- _What you will do_:
**A.** According to the passage on Mt. Zion Baptist Church, in what year did the Rev. Dr. Marcus D. Allen accept leadership of the congregation?
**B.** From the passage on Mt. Zion Baptist Church, extract word for word the text starting at "Allen, who studied" and ending at "serving God faithfully.".

-- Given passage follows --

Mt. Zion Baptist Church is among the largest Black congregation in Madison with more than 500 members. It has served its community for 109 years. Taking up the reins of that congregation would be a daunting task for any pastor considering its legacy. The Rev. Dr. Marcus D. Allen accepted the challenge in 2015 and has thrived as the church’s leader, social justice advocate, listener, entrepreneur and community organizer.
Allen, who studied Divinity at Virginia Union University Samuel Dewitt Proctor School of Theology in Richmond, Virginia, was licensed to preach in July 1997; ordained in the Baptist church in July 2005; and has been pastoring since January 2011. He served honorably in the United States Army for over 10 years and completed three combat tours before becoming the leader he is today. The Clarksdale, Mississippi native has a tremendous desire for God’s word coupled with a love for God’s people. His contagious spirit of generosity flows through every facet of his ministry. He is passionate about leading God’s people and serving God faithfully.

-- Given passage concluded --
-- Record extracts follows --

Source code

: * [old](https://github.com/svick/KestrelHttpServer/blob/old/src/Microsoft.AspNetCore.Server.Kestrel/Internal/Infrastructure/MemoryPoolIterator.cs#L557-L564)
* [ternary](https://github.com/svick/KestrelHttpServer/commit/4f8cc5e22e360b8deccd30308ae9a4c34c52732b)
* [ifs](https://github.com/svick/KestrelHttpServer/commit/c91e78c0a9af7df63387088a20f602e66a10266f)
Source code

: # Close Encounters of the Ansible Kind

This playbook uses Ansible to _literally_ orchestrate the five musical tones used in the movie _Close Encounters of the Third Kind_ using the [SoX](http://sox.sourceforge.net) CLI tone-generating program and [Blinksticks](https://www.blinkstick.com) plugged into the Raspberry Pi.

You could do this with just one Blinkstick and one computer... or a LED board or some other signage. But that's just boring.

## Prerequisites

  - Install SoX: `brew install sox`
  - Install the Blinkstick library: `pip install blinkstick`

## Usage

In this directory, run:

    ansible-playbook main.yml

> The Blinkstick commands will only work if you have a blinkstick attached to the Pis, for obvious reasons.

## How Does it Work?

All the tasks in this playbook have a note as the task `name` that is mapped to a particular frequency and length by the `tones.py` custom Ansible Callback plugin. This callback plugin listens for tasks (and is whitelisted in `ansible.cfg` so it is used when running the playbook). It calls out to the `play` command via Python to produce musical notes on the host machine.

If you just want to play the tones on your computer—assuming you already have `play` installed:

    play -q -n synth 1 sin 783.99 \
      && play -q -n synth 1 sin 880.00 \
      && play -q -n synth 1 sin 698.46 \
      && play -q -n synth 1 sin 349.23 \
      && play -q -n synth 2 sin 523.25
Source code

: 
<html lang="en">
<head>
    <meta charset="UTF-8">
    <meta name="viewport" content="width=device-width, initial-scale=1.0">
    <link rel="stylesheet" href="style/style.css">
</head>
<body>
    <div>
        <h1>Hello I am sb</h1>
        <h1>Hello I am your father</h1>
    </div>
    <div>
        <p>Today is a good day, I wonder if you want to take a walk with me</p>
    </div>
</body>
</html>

-- Record extracts concluded --

- _Answers to the problems_:
**A.** 2015

**B.**
Allen, who studied Divinity at Virginia Union University Samuel Dewitt Proctor School of Theology in Richmond, Virginia, was licensed to preach in July 1997; ordained in the Baptist church in July 2005; and has been pastoring since January 2011. He served honorably in the United States Army for over 10 years and completed three combat tours before becoming the leader he is today. The Clarksdale, Mississippi native has a tremendous desire for God’s word coupled with a love for God’s people. His contagious spirit of generosity flows through every facet of his ministry. He is passionate about leading God’s people and serving God faithfully.